The Houston lab has been shut down twice this decade due to signs of misconduct, and an official audit of tests from 1980 to 1992 found serious problems in hundreds of cases. At least three people have been exonerated by DNA testing after faulty tests by the Houston lab led to their wrongful convictions - Richard could be the fourth if his exoneration becomes official.
Meanwhile, the Columbia Missourian did a great feature on the exoneration of Joshua Kezer (above) and his first two months of freedom. Kezer, who spent 16 years in prison for a murder he didn't commit, was 18 when he was arrested. He's been enjoying life (and struggling to adjust) since his release.
Kezer gets carsick even on short rides out to dinner. The fork and knife set before him are comically huge after eating every meal for so long with a small plastic spork. The call of frogs along the MKT Trail seems absurdly loud.
But none of this really bothers him. His reactions to life these days are childlike.

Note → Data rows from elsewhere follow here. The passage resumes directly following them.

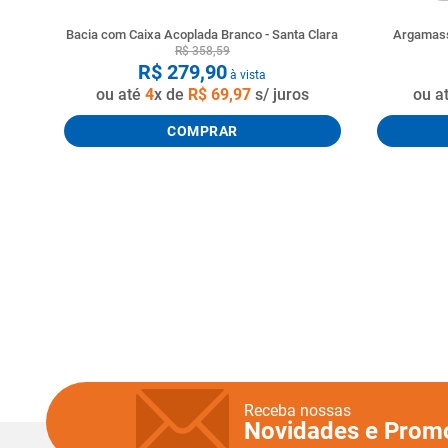
Bacia com Caixa Acoplada Branco - Santa Clara
Argamass
R$
358
,
59
R$
279
,
90
à vista
ou até
4
x de
R$
69
,
97
s/ juros
ou a
COMPRAR
Receba nossas
Novidades e Prom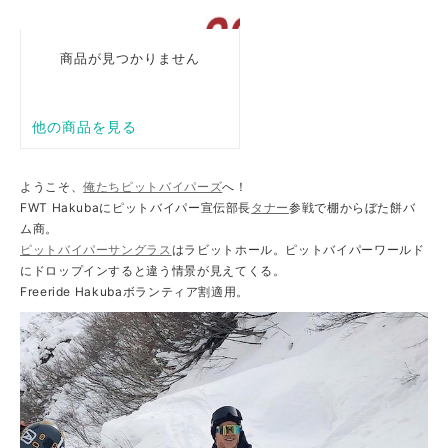
ようこそ、
俺たちピットバイパーズ
へ！
FWT Hakubaにピットバイパー宣伝部長
タナー
参戦で棚からぼた餅バ
ム商。
ピットバイパーサングラス
はラビットホール。ピットバイパーワールド
にドロップインすると違う情景が見えてくる。
Freeride Hakubaボランティア割適用。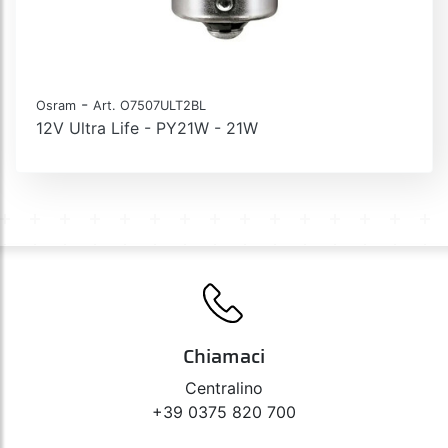
-
Osram
Art. O7507ULT2BL
12V Ultra Life - PY21W - 21W
Chiamaci
Centralino
+39 0375 820 700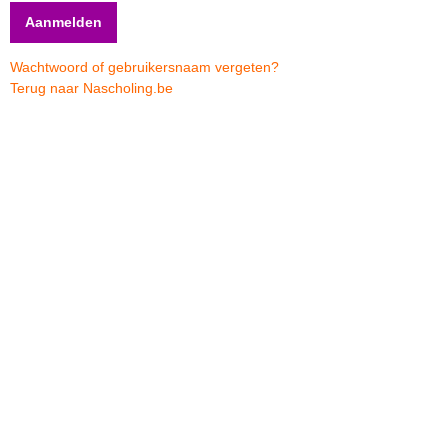
Wachtwoord of gebruikersnaam vergeten?
Terug naar Nascholing.be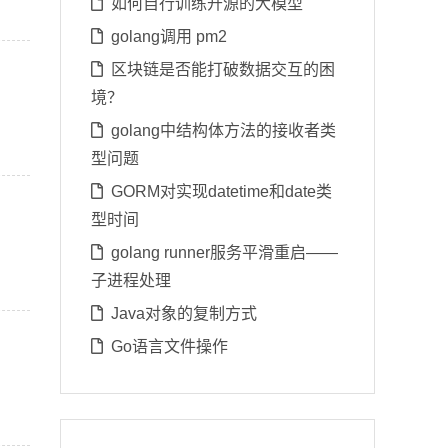
如何自行训练开源的大模型
golang调用 pm2
区块链是否能打破数据交互的困
境？
golang中结构体方法的接收者类
型问题
GORM对实现datetime和date类
型时间
golang runner服务平滑重启——
子进程处理
Java对象的复制方式
Go语言文件操作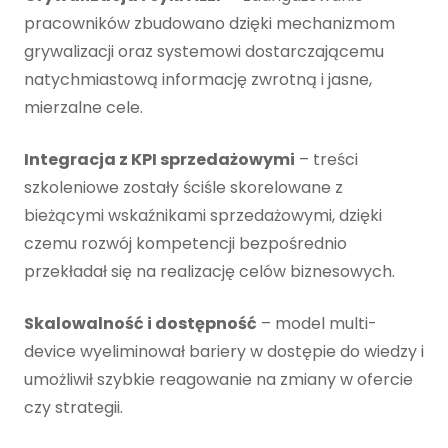
pracowników zbudowano dzięki mechanizmom
grywalizacji oraz systemowi dostarczającemu
natychmiastową informację zwrotną i jasne,
mierzalne cele.
Integracja z KPI sprzedażowymi
– treści
szkoleniowe zostały ściśle skorelowane z
bieżącymi wskaźnikami sprzedażowymi, dzięki
czemu rozwój kompetencji bezpośrednio
przekładał się na realizację celów biznesowych.
Skalowalność i dostępność
– model multi-
device wyeliminował bariery w dostępie do wiedzy i
umożliwił szybkie reagowanie na zmiany w ofercie
czy strategii.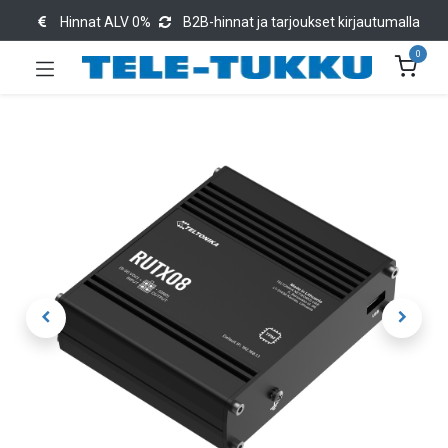
Hinnat ALV 0%
B2B-hinnat ja tarjoukset kirjautumalla
0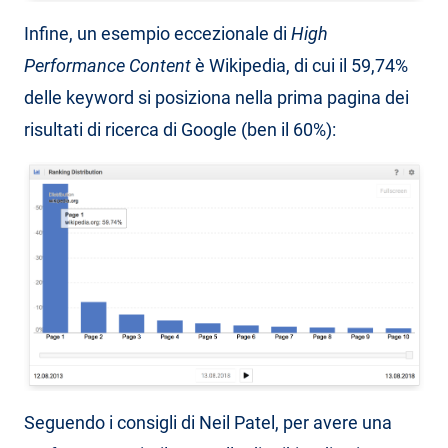
Infine, un esempio eccezionale di
High
Performance Content
è Wikipedia, di cui il 59,74%
delle keyword si posiziona nella prima pagina dei
risultati di ricerca di Google (ben il 60%):
Seguendo i consigli di Neil Patel, per avere una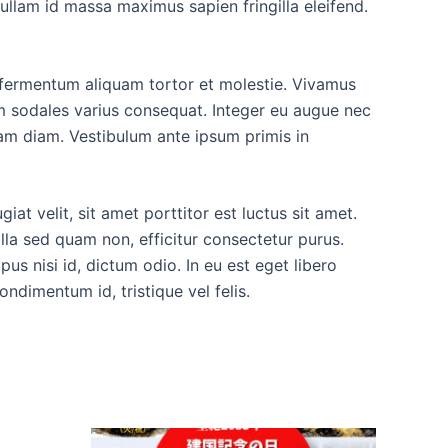
Nullam id massa maximus sapien fringilla eleifend.
nt fermentum aliquam tortor et molestie. Vivamus
lam sodales varius consequat. Integer eu augue nec
quam diam. Vestibulum ante ipsum primis in
at velit, sit amet porttitor est luctus sit amet.
gilla sed quam non, efficitur consectetur purus.
us nisi id, dictum odio. In eu est eget libero
ondimentum id, tristique vel felis.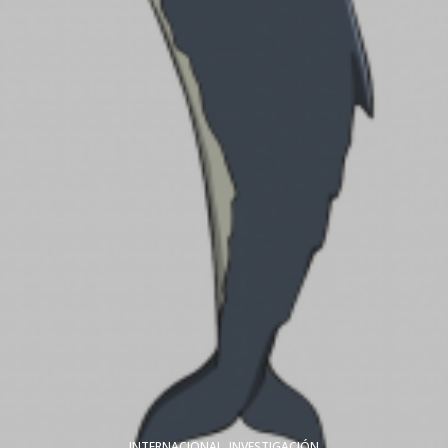
INTERNACIONAL
,
INVESTIGACIÓN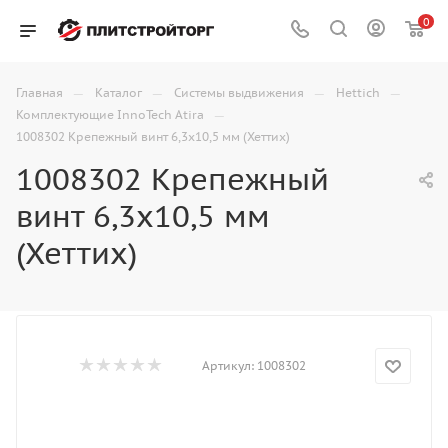
0
—
—
—
—
Главная
Каталог
Системы выдвижения
Hettich
—
Комплектующие InnoTech Atira
1008302 Крепежный винт 6,3х10,5 мм (Хеттих)
1008302 Крепежный
винт 6,3х10,5 мм
(Хеттих)
Артикул:
1008302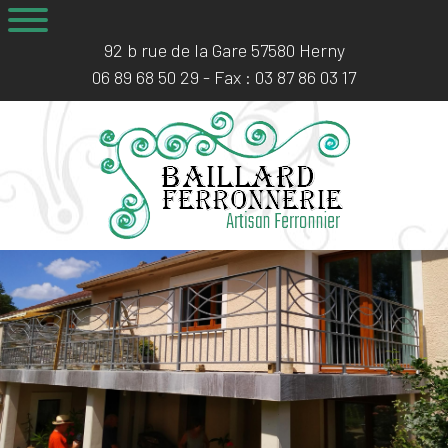
92 b rue de la Gare 57580 Herny
06 89 68 50 29
- Fax :
03 87 86 03 17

..."You go from doing 16 years in prison to instant freedom — how do you really process that? I’m still processing that,” Kezer said.
CBS' "Sunday Morning" did a great piece recently on the life after exoneration for three people proven innocent after serving years in prison. Watch the piece below.
(Full disclosure: when I'm not blogging here at change.org I'm the Online Communications Manager at the Innocence Project, which represents defendants seeking to overturn wrongful conviction based on DNA tests. Any views expressed here are my own.)